## Work item
Express the lines of the rows below as a Markdown table with the columns "Number" and "Text", omitting blank lines and pictures. Begin at the start of the rows and stop after the line that has "Reading left to".

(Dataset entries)

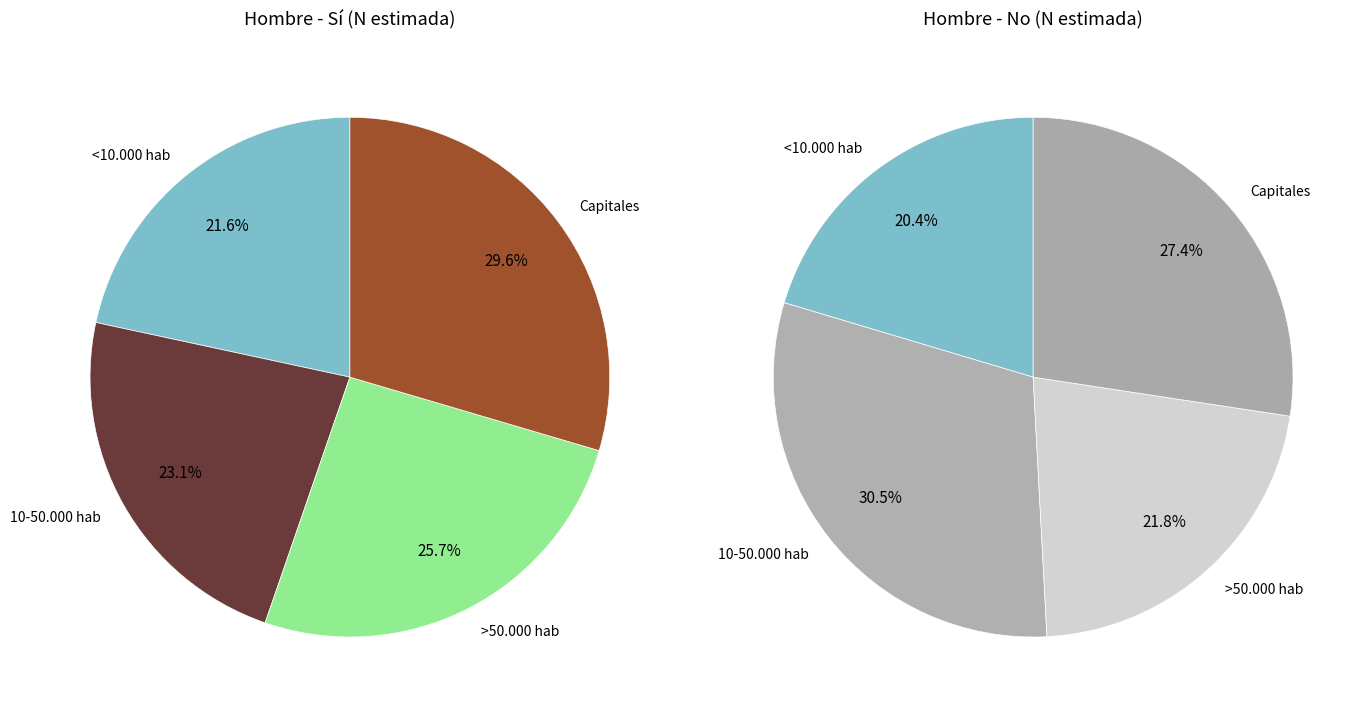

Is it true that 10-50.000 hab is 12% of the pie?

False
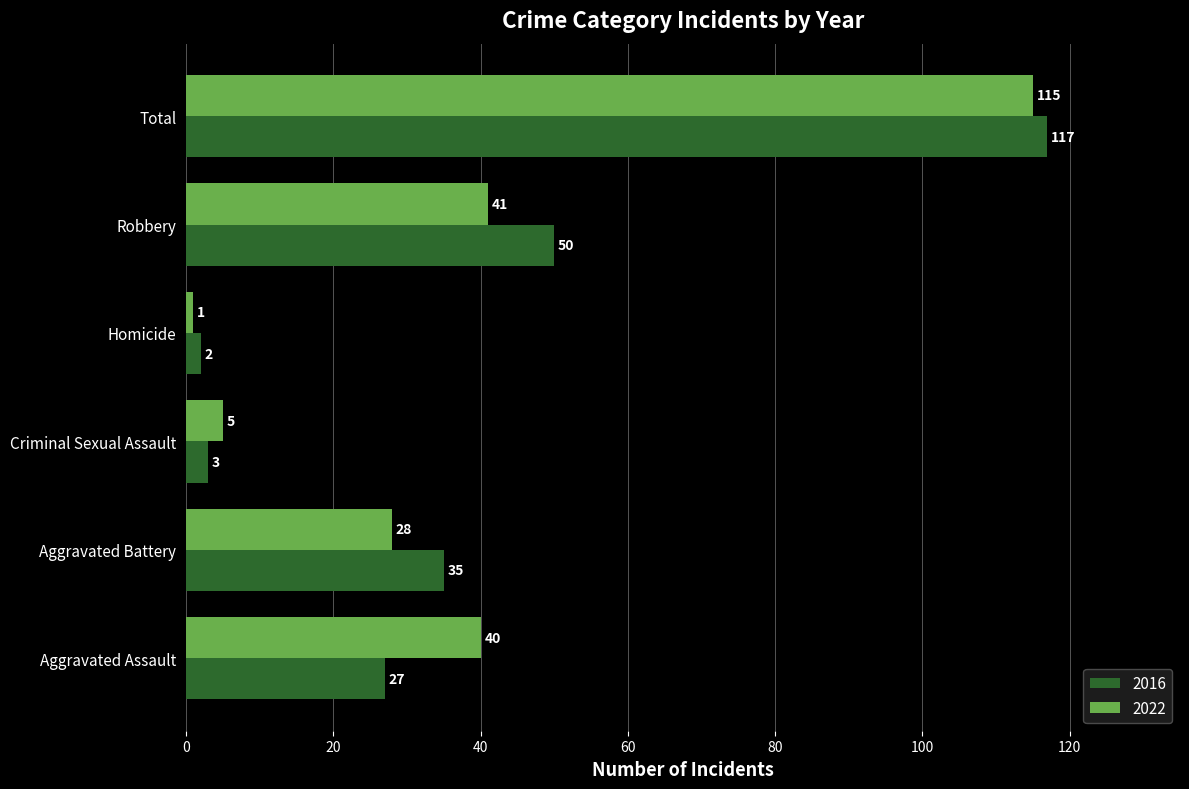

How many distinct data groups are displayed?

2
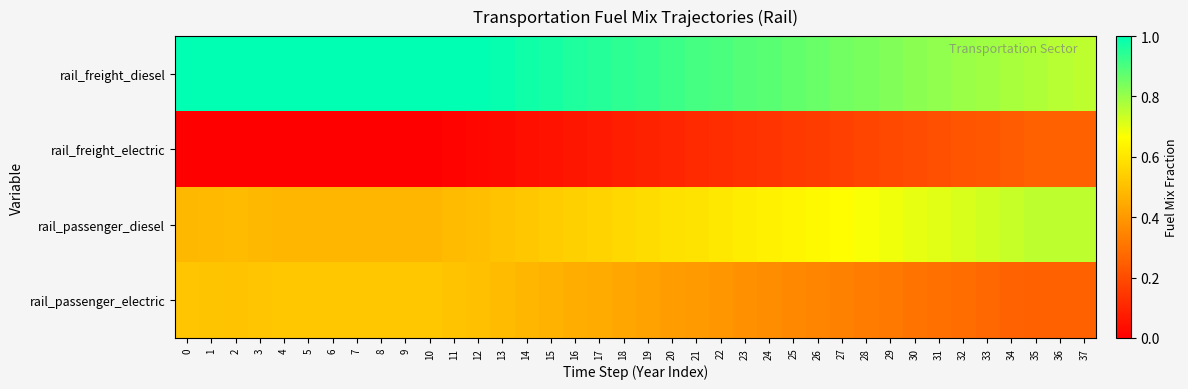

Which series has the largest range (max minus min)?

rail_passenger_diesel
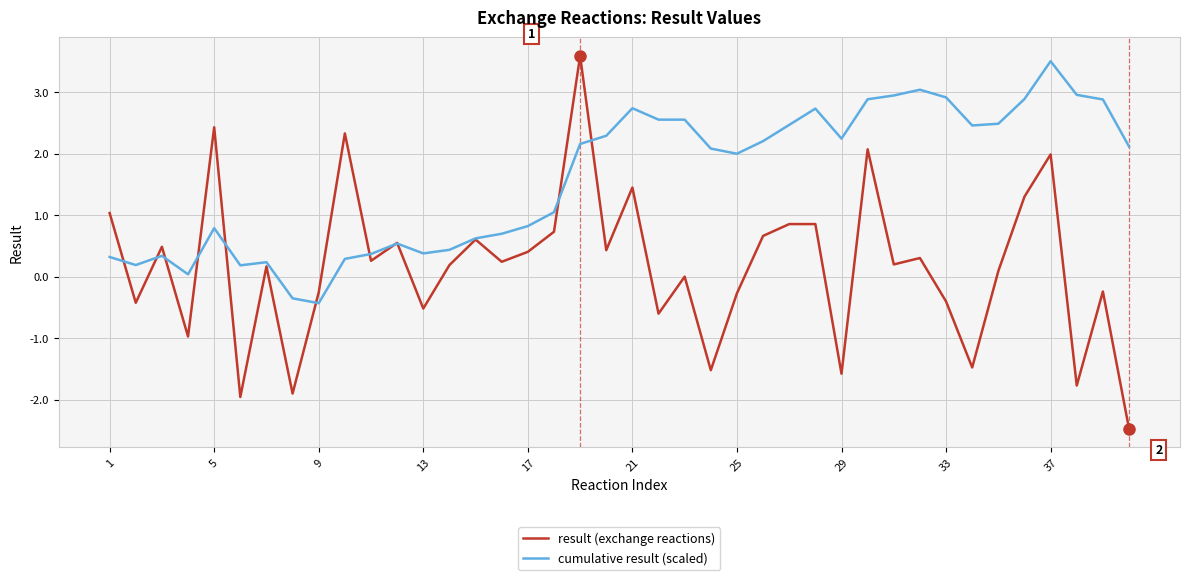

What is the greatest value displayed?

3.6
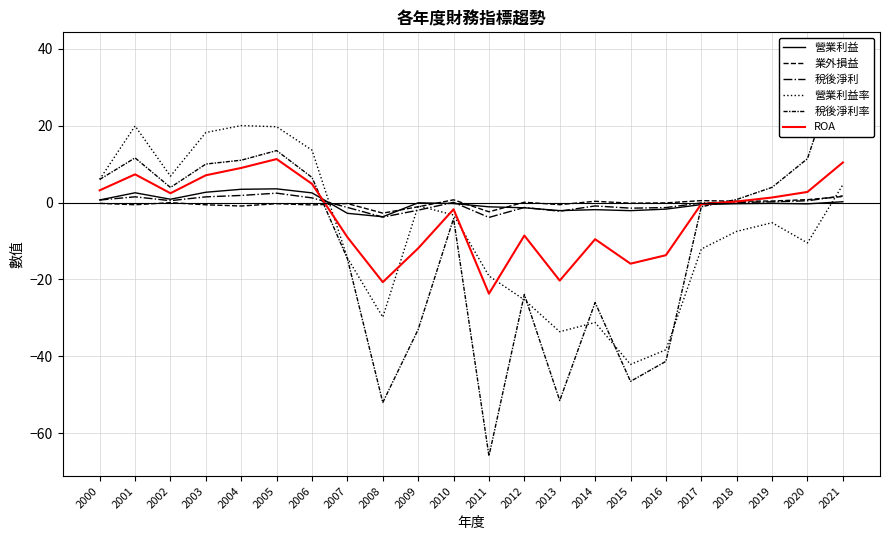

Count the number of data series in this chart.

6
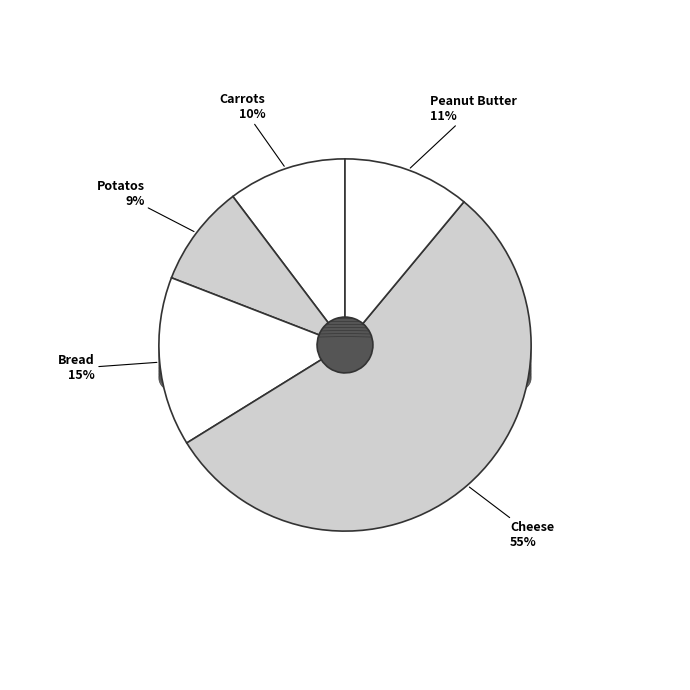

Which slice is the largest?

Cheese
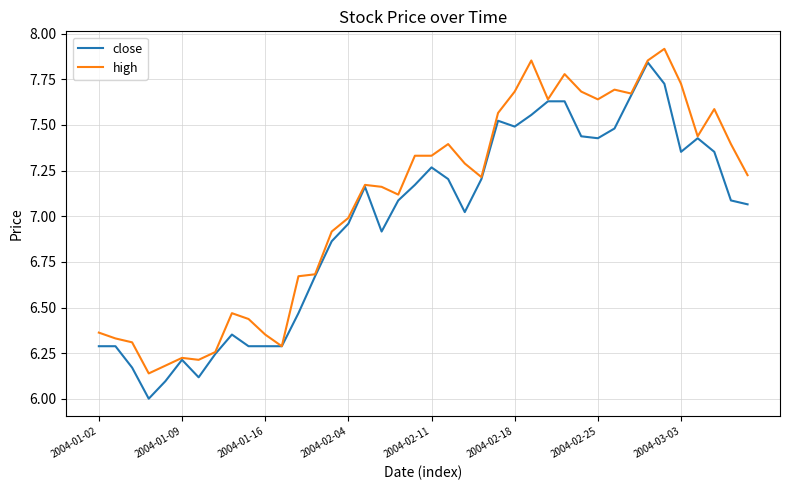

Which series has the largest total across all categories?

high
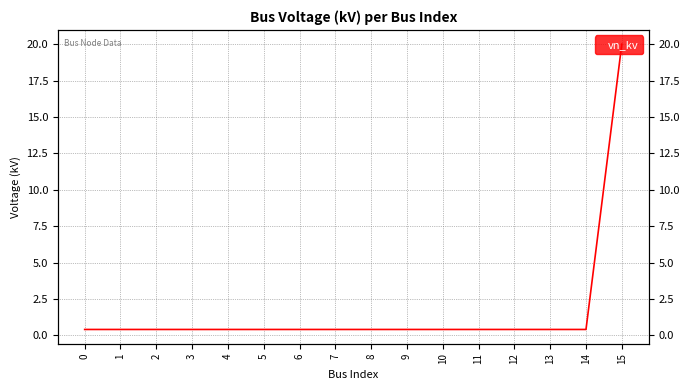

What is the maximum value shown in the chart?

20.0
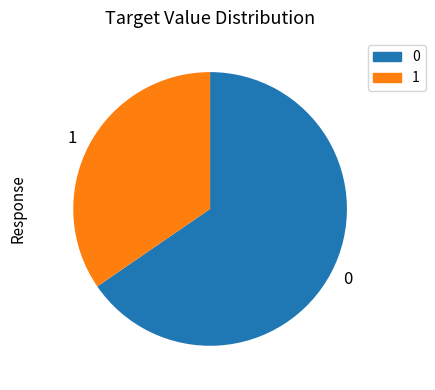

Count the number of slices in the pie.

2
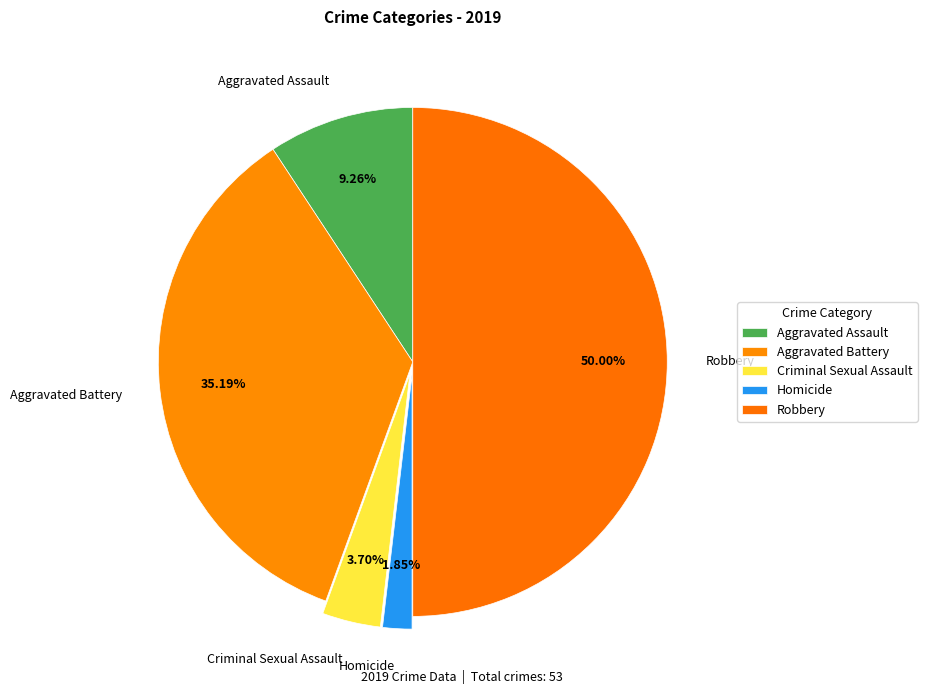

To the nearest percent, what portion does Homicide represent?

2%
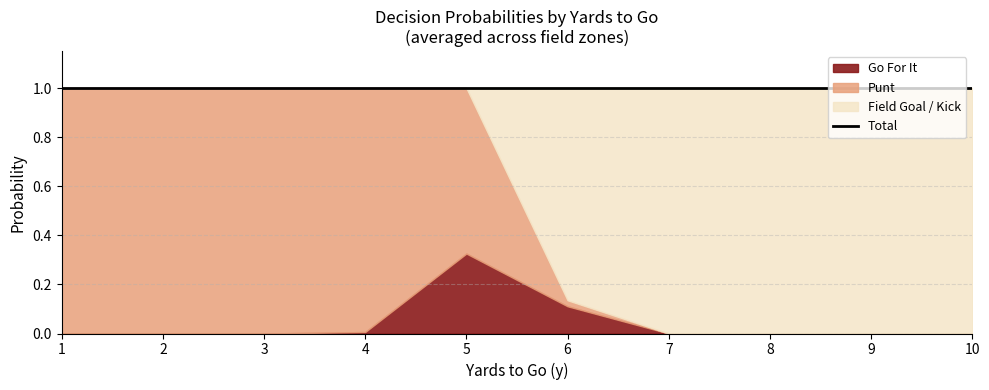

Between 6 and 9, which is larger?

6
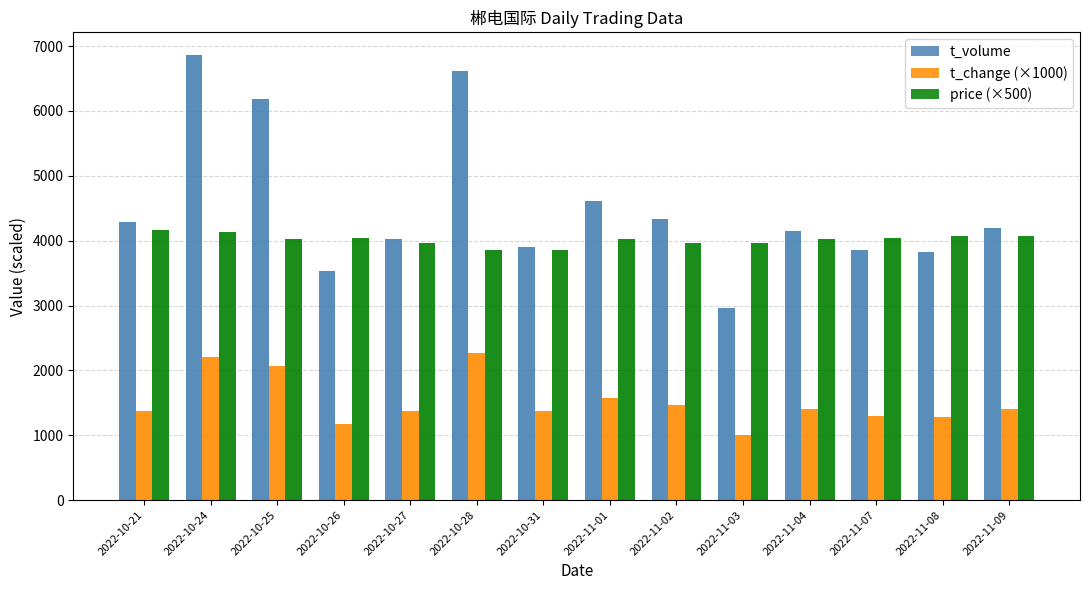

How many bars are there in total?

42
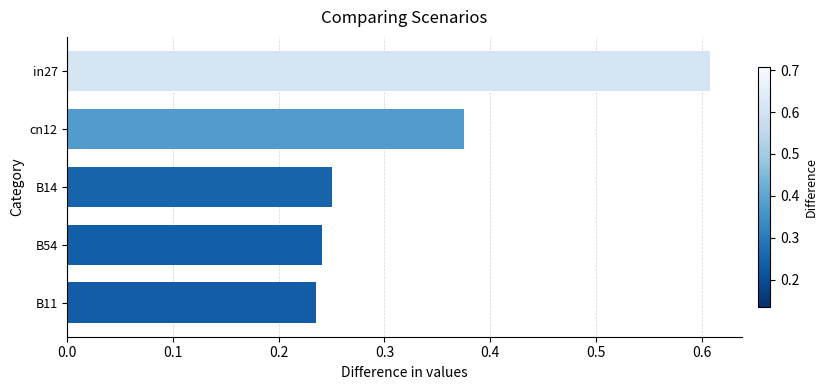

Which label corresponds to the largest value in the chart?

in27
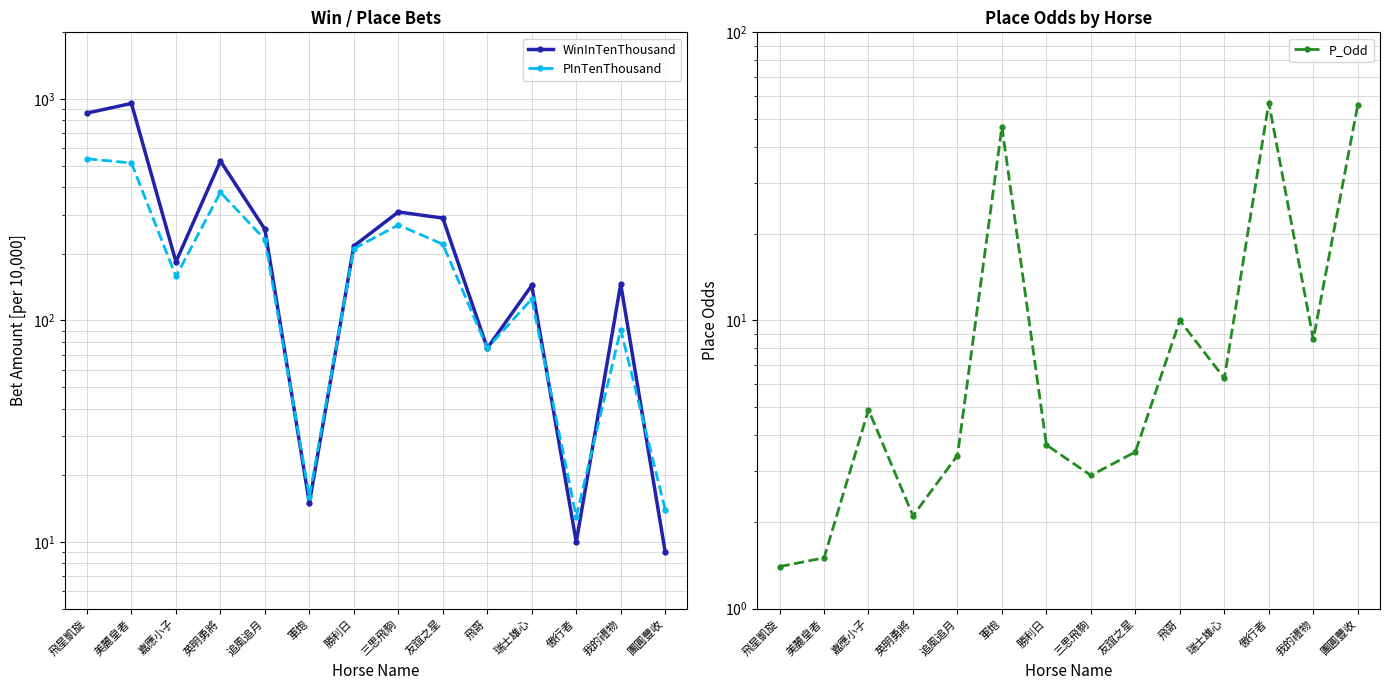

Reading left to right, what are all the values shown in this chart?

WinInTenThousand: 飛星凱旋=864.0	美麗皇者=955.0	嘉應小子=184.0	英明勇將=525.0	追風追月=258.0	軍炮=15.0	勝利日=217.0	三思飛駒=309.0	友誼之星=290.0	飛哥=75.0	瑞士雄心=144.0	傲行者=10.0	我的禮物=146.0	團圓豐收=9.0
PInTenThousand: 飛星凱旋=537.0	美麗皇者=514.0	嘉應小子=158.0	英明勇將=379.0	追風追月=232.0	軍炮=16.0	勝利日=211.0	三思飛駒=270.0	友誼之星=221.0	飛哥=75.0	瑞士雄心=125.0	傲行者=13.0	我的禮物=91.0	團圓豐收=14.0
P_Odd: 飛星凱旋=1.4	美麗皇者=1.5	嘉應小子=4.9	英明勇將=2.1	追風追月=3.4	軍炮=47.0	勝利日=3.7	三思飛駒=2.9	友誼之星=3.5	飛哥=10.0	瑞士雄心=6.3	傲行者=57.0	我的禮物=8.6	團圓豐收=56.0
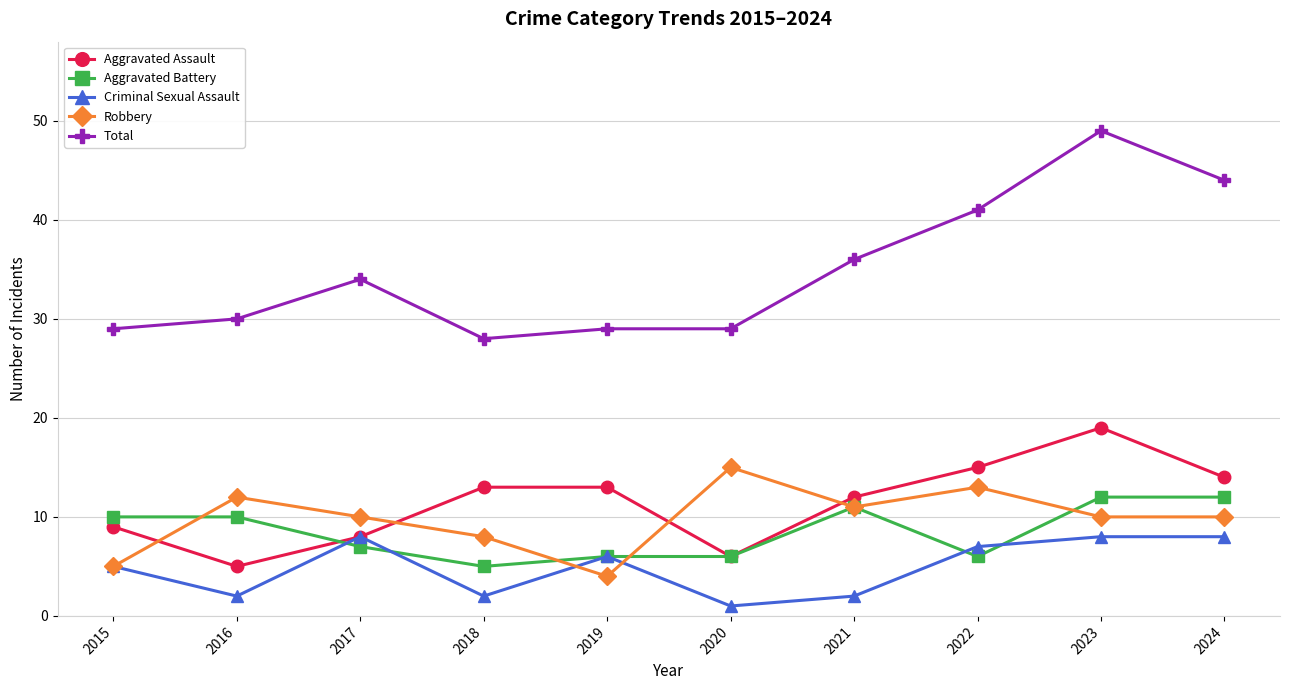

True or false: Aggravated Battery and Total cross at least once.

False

## Exercise solution
| Number | Text |
|---|---|
| 1 | Is it true that 10-50.000 hab is 12% of the pie? |
| 2 | False |
| 3 | How many distinct data groups are displayed? |
| 4 | 2 |
| 5 | Which series has the largest range (max minus min)? |
| 6 | rail_passenger_diesel |
| 7 | What is the greatest value displayed? |
| 8 | 3.6 |
| 9 | Count the number of data series in this chart. |
| 10 | 6 |
| 11 | Which slice is the largest? |
| 12 | Cheese |
| 13 | Which series has the largest total across all categories? |
| 14 | high |
| 15 | What is the maximum value shown in the chart? |
| 16 | 20.0 |
| 17 | Count the number of slices in the pie. |
| 18 | 2 |
| 19 | To the nearest percent, what portion does Homicide represent? |
| 20 | 2% |
| 21 | Between 6 and 9, which is larger? |
| 22 | 6 |
| 23 | How many bars are there in total? |
| 24 | 42 |
| 25 | Which label corresponds to the largest value in the chart? |
| 26 | in27 |
| 27 | Reading left to right, what are all the values shown in this chart? |